Don’t create videos as sales pitches, they’ll drive viewers away. Instead, create videos that entertain and educate your target audience.

And finally, brand your videos. Create an introduction that represents your company and end the video with a brief message that tells viewers where to find more information on you or your company.

6. Use Facebook to build rapport

Heather Trimboli, bridal consultant with First Coast Weddings And Events, uses Facebook to blend her business life with her personal life.

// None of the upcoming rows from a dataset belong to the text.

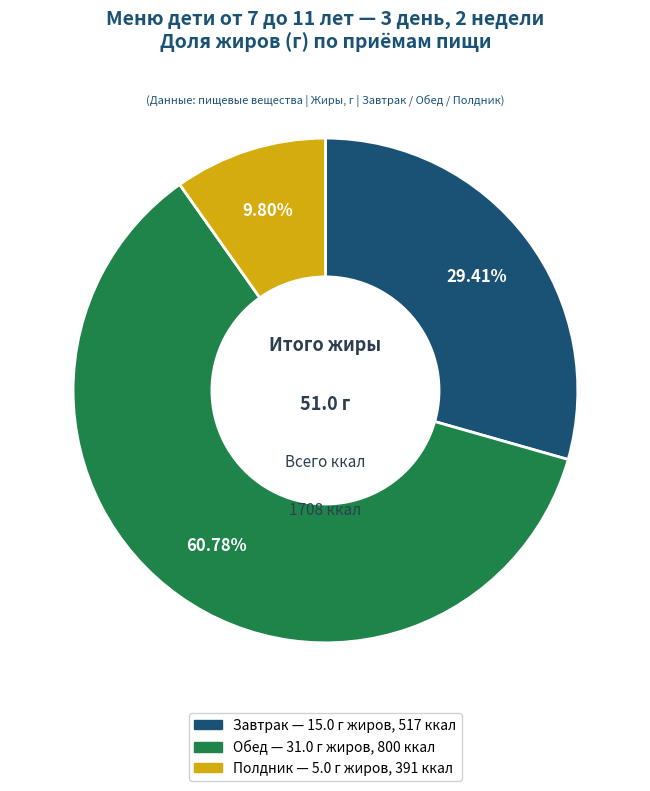

Is Завтрак the majority of the pie?

No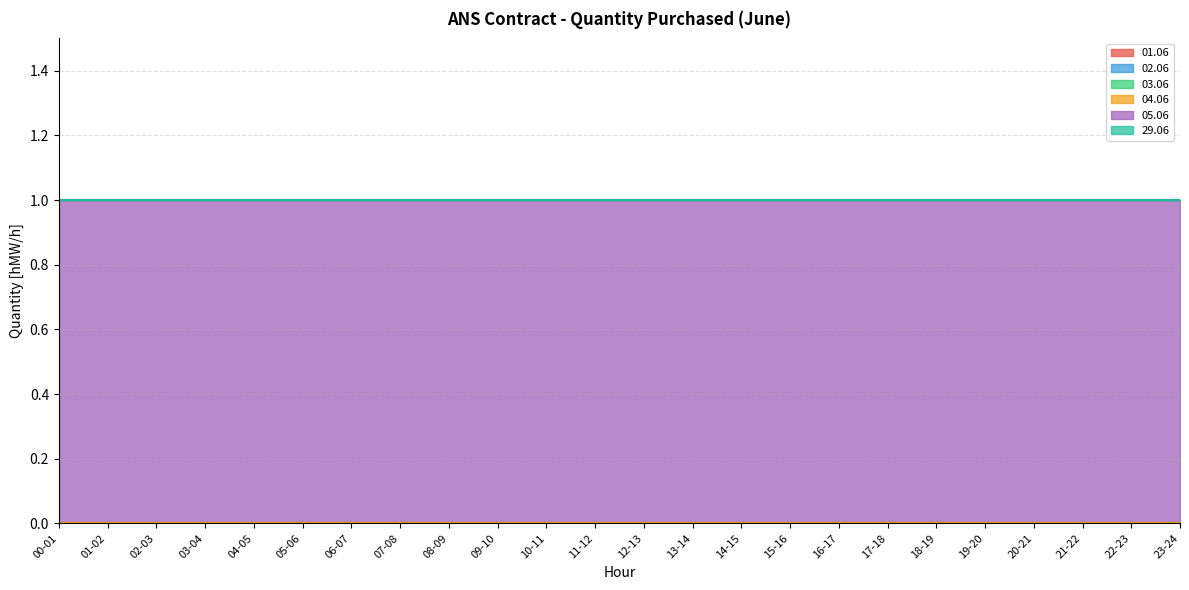

What is the total value across all series at 12-13?

1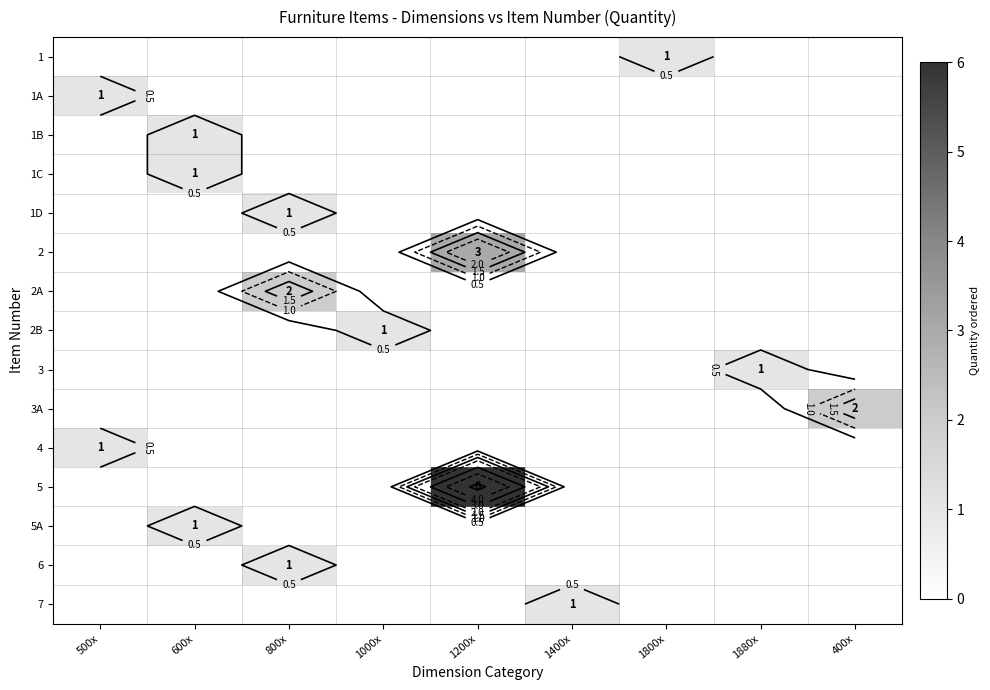

Is it true that 7 equals 0 at 1800x?

True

The key, according to Heather, “is to stay professional at all times.”

Showing a personal side of your business allows you to build a rapport with potential clients while sharing your expertise shows them that you are capable of doing the job and doing it well.

Building rapport takes time but when done correctly it promotes credibility and gives you a competitive edge that all the advertising in the world cannot accomplish—all it takes is honesty, integrity, and the ability to be real without sounding like one big sales pitch.

To integrate your personal life with your business life successfully, you need to remember first and foremost that every contact is a human being with feelings, emotions, and moods. Second, remember that every contact is a potential client, a potential lead, or a potential help in reaching others. Third, every word that comes out of your mouth—whether written or verbally—can be used for good or evil so choose your words wisely.

Finally, you need to remember where to draw the line. Potential clients do not want to hear about the mundane tasks of your everyday life; they do not want to listen to you gripe about your spouse, your friends, or your co-workers; and they don’t want to know if you’re struggling in some area of your life.

What they do want to know, however, is why you enjoy your current profession, personal stories of your day-to-day life as it reflects upon their interests, and tips from the trenches.

7. Use your status updates to become active friends

Erin Linsin, publicity and marketing consultant with Jeneration PR, says “using Facebook’s status tool to update friends is a great way to keep everyone in your circle informed. Every time you use the status tool, your friends get an update in their ‘mini-feed’ once they log into Facebook.” It’s painless, effortless, and non-intrusive.

Becoming friends is the tricky part. Facebook was designed as a social networking tool to connect people around you and should not be used to spam those in your circle with sales pitches or promotional materials. People tire easily of updates that are only geared to expand your business and offer no personality, no trust factor.

“Effective networking on Facebook is just like networking in our personal lives,” says Erin. “The more friends we have, the more people will listen and support us. The more we give a shout out to our Facebook friends, the more they will shout back. And the more we allow others to see a personality behind our businesses and the genuine excitement behind our successes, the more contagious it becomes. It’s one big social scene.”

To build genuine relationships on Facebook (or anywhere for that matter), you must first be a friend. Applaud accomplishments, show concern for prayer requests, offer advice on struggles, provide tips you’ve learned along the way, share resources, ask questions, thank responders. . . the list goes on.

Then—and only then—give updates on your company’s status, new products, or sales. The work you’ve put in to build relationships will inspire interest, trust, and respect from your community, and create a far richer response to your message than anything you could accomplish through traditional, typical, marketing.